**SOURCE TEXT**
5.1 An Authoring Interface for Media Networks

To focus authoring at the scene level the primary MF authoring interface provides four scene-level windows: 1) browsing existing scenes in code form, 2) viewing scenes as interactive media display, 3) browsing and previewing all media assets ingested in MF available to include in a scene, and 4) a scene editing window that provides developer-level JSON coding tools such as syntax checking for creating semantic and procedural bindings in a scene. These interfaces are currently presented in a web browser window as moveable and scalable frames. Fig. 2 presents a screen capture showing the media icons in the asset browser, and JSON code in the scene editor. Ingested media of every type is given an icon representation with semantic tags displayed below the asset browser window. Media resources of any type can share a tag. To search and sort media resources tags can be selected and combined in logical expressions. In Fig. 2 the text entry field across top center accepts text strings to be displayed as media resources in a scene, and accepts URLs to ingest cloud-based media assets. Scene viewer and scene browser windows are minimized at the bottom edge of the figure.

Fig. 2 illustrates how coproduction is deeply structured in the MF interface and system components in a workflow. A semantic vocabulary becomes a code-based production vocabulary. Tags are not merely descriptive annotations; tags are a data type required to code the connectivity of a media network. Team discourse is rigorously exercised through the formalized activity of resource tagging and theme construction where some common understanding is agreed and used across the production. In the GDC production the tagging process developed as intercultural dialogue; students had to work with team members from other nations, and exercised articulation, abstraction, multiple perspective orientation, and most importantly negotiation and reconciliation in order to arrive at a consensus of tags and themes for structuring associations. The result is an associative network of the material senses, which are the expressions of media resources, and texts; in turn the network is an expression of a structure of signifying rules for the media resources. In short, the GDC production process cultivates young people with media literacy authentic to their time, and with coding skills through collaborative multimedia authoring methodology for conducting intercultural discourse.

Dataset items
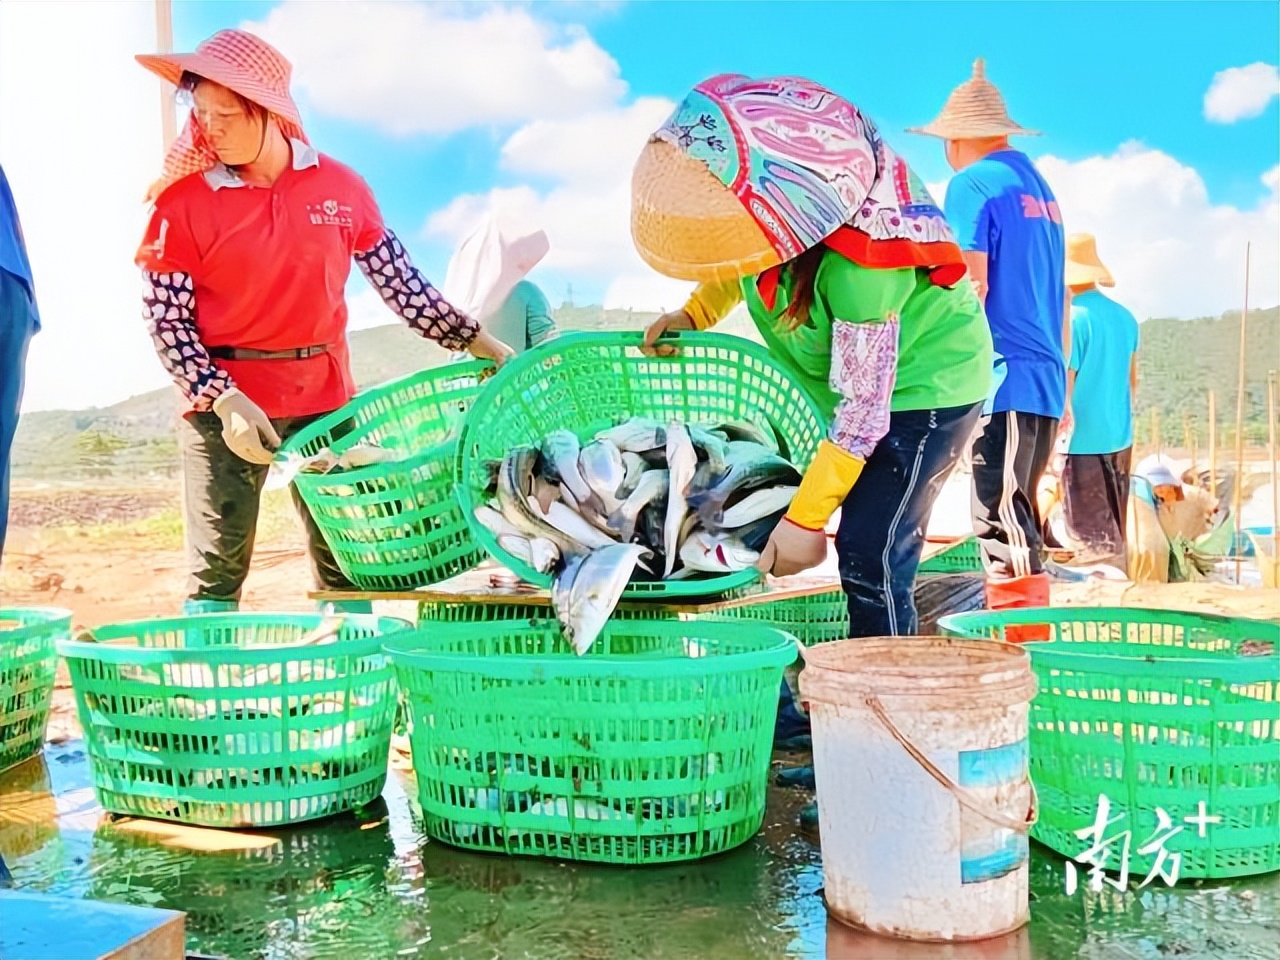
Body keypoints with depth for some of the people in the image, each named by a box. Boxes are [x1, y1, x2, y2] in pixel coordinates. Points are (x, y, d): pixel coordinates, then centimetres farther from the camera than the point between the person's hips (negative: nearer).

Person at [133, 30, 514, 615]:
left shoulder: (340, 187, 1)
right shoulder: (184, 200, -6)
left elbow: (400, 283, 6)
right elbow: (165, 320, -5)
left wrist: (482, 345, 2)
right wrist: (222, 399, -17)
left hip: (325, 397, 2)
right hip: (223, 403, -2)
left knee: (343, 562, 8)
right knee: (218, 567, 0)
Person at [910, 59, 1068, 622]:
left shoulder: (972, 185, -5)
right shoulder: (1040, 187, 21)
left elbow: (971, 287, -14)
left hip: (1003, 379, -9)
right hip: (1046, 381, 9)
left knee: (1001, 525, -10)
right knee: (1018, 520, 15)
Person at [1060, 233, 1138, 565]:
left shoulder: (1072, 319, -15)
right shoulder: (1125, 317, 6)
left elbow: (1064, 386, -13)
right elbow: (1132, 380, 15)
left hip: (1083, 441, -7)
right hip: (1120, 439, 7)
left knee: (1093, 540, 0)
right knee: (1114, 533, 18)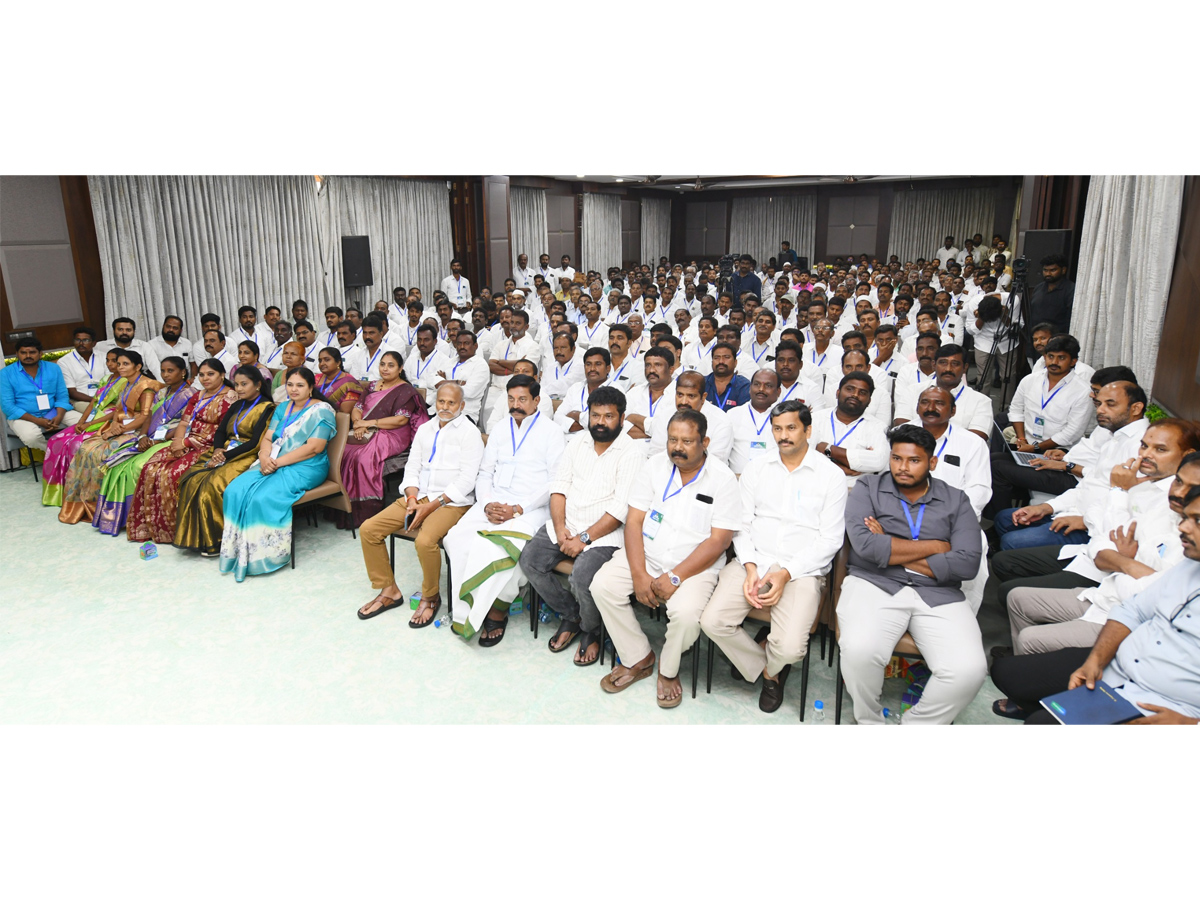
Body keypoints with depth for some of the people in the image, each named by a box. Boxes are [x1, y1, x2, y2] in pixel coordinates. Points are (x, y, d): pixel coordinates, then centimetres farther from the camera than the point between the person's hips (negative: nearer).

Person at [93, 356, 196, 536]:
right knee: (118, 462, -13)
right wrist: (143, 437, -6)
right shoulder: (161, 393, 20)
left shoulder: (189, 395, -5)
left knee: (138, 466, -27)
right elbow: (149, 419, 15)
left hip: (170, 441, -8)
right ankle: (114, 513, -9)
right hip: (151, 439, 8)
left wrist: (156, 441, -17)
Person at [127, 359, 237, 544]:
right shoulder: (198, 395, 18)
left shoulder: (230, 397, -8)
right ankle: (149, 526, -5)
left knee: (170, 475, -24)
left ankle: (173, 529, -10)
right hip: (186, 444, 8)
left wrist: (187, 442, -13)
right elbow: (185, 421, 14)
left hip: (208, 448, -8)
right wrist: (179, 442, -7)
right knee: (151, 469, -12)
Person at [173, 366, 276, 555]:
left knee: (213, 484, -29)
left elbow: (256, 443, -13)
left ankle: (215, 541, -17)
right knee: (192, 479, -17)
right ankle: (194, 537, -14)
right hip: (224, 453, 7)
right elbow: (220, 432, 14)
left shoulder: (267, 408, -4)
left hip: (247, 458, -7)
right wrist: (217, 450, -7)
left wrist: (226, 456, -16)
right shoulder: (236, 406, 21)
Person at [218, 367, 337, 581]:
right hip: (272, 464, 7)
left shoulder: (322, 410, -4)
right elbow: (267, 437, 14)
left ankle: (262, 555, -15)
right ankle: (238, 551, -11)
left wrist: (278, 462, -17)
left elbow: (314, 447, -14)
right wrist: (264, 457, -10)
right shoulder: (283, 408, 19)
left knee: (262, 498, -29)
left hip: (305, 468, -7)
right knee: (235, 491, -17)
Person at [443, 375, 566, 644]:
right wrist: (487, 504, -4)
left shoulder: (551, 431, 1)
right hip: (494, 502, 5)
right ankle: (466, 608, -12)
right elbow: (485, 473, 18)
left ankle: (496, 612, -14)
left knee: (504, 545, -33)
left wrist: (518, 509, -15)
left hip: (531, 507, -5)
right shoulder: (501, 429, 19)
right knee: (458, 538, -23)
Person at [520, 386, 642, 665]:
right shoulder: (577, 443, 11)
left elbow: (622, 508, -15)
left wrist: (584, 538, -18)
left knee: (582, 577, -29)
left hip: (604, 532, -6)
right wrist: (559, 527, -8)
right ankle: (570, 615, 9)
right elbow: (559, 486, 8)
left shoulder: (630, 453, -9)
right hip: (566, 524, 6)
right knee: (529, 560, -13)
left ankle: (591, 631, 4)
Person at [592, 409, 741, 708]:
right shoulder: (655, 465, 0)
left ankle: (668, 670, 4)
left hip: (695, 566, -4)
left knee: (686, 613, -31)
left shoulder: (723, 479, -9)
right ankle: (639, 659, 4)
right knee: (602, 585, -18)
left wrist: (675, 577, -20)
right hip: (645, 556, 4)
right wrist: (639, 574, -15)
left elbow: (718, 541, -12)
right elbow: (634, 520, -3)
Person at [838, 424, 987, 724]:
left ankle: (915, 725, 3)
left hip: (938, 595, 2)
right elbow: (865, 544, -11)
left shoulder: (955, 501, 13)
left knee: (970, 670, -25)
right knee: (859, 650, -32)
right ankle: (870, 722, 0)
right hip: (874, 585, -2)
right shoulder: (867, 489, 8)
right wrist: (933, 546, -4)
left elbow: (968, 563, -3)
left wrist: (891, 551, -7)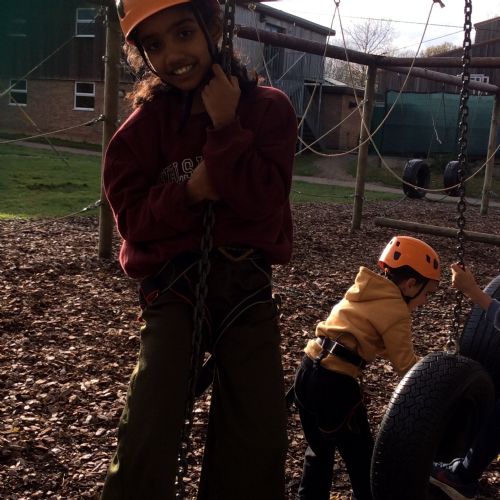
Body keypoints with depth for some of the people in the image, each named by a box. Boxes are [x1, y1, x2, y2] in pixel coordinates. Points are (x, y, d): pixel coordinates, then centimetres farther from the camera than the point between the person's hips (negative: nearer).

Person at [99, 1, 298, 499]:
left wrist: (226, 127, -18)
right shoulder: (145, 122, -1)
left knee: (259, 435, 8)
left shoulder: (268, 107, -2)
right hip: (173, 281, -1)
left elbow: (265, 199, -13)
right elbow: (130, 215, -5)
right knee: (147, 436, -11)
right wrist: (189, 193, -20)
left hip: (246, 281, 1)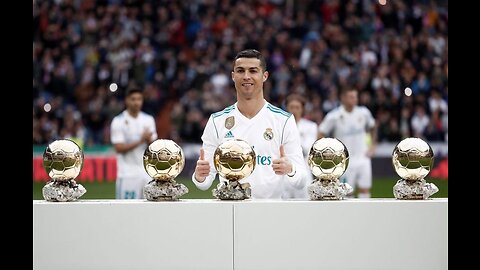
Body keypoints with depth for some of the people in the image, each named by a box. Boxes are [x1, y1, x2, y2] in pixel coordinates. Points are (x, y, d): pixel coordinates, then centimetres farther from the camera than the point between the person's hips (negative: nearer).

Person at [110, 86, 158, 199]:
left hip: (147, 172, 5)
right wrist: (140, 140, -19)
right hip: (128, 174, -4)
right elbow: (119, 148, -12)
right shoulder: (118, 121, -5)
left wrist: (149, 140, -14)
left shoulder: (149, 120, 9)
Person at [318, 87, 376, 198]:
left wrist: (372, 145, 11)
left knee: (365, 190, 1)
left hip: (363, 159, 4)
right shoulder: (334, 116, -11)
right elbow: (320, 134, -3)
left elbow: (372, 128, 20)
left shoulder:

**COMPLETE THE FOLLOWING**
a. Answer these questions using the passage on the MF authoring interface:
(i) How many scene-level windows does the primary MF authoring interface provide?
(ii) Where are the scene viewer and scene browser windows shown in Fig. 2?
(iii) In the GDC production, what did the tagging process develop as?
b. Based on the passage on the MF authoring interface, explain in one to three sentences why students in the GDC production had to practice negotiation and reconciliation.
c. Extend the passage on the MF authoring interface with a further paragraph that picks up after its final sentence.

**RESPONSES BY ITEM NUMBER**
a.
(i) Four.
(ii) They are minimized at the bottom edge of the figure.
(iii) Intercultural dialogue.

b. Students worked with team members from other nations. They had to agree on a shared set of tags and themes for structuring associations. Negotiation and reconciliation were needed to reach that consensus.

c.
5.2 Discovery Interface for Semantic Networks

A direct semantic connection between two media resources is asserted by assigning a common tag to both resources. A common tag represents a similarity—the two resources depict similar content. An indirect semantic connection may be identified between two media resources that do not share tags in common but each shares a tag with a third resource. The connecting resource depicts content similar to each of the other resources that do not share a direct connection. Figure 3 illustrates these relationships. A set of resources that share both direct and indirect connections can be represented as a graph with resources as nodes and shared tags as edges. Each resource in this graph will have multiple direct connections and indirect connections to other resources through degrees of separation. A semantic graph could be dense where resources have multiple tags. For a given set of resources, the selection of tags and how they are applied will determine whether the semantic graph is dense or sparse, and will reflect the refinement of “similarity” in terms of level of detail, which is difficult to maintain at a uniform level across all tags. Grouping resources meaningfully requires control over the level of detail of tags to maintain relevance of their use. Too few or too many connections reduce relevance of tags.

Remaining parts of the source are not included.